### Problem to solve:
According to the spectroscopy text, what is plotted instead of how much light gets absorbed?

### Text:
----------

For example, how much light of a certain color gets absorbed by your sample. Or on the other hand, how much light doesn’t get absorbed and gets through the sample. And in fact, that’s what’s plotted here is transmittance, how much light gets through rather than how much gets absorbed.

OK, so that’s one way of looking at it, just experimentally. But another way is to look at it in terms of quantum mechanics. The horizontal axis is the molecular-energy gap. What are the orbitals that are involved? How far apart are they in energy? What does that have to do with the frequency of light? You remember, the rate of this oscillation back and forth has to do with the energy difference between the two states you’re talking about.

And if you’re talking about quantum mechanics, the vertical axis is how much overlap you generate. So when that oxygen had the π system on it, in the scarlet tanager, then you generated a lot of overlap by mixing the n with the π. But if they were far apart and the light couldn’t induce overlap, then you didn’t get the fancy color. You got just the yellow-green color.

Or you can look at it in terms of classical mechanics, which is the way we usually talk about infrared spectroscopy, where the horizontal axis is some actual vibration frequency of the atoms in a molecule. And the vertical axis is how much “handle” the light has on that particular vibration. For example, if you’re vibrating H₂, you don’t change any electronics by doing that. You don’t generate a dipole. It doesn’t interact with light. But if you vibrate HCl, then you get a big separation of positive and negative charge as you do that, and it does interact with light. Light has a good handle on it.

So it’s molecular vibration frequency though– of course, a molecule of H₂ or HCl is just two atoms. But normally, the atoms whose bond you’re interested in vibrating is part of a whole molecule, and then things get more complicated, as we will see. So infrared spectroscopy uses light for a number of purposes. One is to fingerprint molecules. And I think you’ve done this in lab, to see whether your spectrum corresponds with a known spectrum. Or even if you don’t have an authentic sample, you may have a table of where functional groups, even in different molecules, if it’s the same functional group there maybe some line that’s characteristic. So you can identify functional groups and molecules that are otherwise unknown.

And you can also use it to use the molecular dynamics that’s involved to study bonding, to see how strong bonds are, whether atoms are linked by springs, for example. And that’s what I’m going to concentrate on in the lecture, to use it to understand molecules. You you’ve used it in lab to identify molecules, to identify functional groups, but we’re going to use this last thing to see what it tells us about how molecules hold together.

Now, just a quick excursion into physics or math, to see what makes vibrations sinusoidal. When things vibrate we often think of them following a sine wave. But what is the condition under which they do actually vibrate according to a sine wave in time?

So if it’s vibrating according to a sine wave, then the displacement is some height times the sin ωt. That’s how fast it’s going up and down. That describes the displacement. So that’s the frequency, and t is the time, and h is the 1/2 amplitude. It can go from +1 to –1 as the sine goes back and forth. OK, and that says the velocity, the change in position with time, is the derivative of that, so the cosine. And the acceleration is the second derivative, so it’s that. And from that then, if the motion is sinusoidal, as we said at the beginning, then the acceleration divided by the displacement is minus the frequency squared.

----------

### Data for review:
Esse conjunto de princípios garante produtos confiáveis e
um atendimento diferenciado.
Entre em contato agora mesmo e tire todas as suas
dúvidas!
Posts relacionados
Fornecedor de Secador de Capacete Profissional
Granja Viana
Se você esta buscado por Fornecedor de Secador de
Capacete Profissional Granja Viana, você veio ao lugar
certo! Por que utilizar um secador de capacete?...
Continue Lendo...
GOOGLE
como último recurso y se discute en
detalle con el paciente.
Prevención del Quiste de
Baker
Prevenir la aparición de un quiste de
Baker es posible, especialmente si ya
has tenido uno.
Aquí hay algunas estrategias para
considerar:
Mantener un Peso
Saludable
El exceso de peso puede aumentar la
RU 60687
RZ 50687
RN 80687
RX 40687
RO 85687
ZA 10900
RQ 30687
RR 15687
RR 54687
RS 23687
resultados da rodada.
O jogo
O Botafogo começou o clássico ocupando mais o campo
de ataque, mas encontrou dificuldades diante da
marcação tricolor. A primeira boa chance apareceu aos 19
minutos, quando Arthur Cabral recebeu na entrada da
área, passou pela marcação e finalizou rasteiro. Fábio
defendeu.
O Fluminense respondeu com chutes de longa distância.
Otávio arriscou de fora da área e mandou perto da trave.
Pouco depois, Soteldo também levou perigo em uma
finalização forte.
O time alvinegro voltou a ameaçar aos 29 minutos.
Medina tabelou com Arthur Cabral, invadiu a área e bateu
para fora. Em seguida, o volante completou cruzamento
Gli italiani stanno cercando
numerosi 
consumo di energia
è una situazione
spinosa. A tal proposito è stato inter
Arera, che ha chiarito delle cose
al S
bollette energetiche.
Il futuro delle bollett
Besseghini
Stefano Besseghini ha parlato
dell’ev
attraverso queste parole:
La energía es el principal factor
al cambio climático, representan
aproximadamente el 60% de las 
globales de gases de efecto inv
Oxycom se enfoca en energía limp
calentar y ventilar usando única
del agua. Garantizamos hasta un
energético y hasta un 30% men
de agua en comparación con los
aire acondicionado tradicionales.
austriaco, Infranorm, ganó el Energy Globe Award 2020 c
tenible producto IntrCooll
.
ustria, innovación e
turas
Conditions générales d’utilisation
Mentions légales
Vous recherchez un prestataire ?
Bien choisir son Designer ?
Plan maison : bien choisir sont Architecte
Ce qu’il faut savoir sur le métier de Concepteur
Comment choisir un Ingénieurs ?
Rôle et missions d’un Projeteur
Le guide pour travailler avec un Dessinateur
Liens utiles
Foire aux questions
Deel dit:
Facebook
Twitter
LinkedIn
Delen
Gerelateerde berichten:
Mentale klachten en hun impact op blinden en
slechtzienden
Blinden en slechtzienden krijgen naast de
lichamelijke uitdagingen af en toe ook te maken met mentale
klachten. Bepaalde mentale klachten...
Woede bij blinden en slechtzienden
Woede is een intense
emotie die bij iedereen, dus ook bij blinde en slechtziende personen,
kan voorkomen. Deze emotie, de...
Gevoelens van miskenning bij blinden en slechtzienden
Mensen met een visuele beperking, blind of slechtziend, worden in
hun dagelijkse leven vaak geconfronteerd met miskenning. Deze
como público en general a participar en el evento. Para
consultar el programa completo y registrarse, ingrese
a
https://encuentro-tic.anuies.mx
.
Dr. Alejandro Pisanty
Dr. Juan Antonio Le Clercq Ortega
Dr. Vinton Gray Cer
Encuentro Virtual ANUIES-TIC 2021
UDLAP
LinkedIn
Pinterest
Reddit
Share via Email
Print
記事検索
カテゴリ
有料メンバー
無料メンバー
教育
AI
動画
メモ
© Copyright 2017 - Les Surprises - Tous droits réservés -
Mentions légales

----------

### Written reply:
Transmittance, how much light gets through the sample.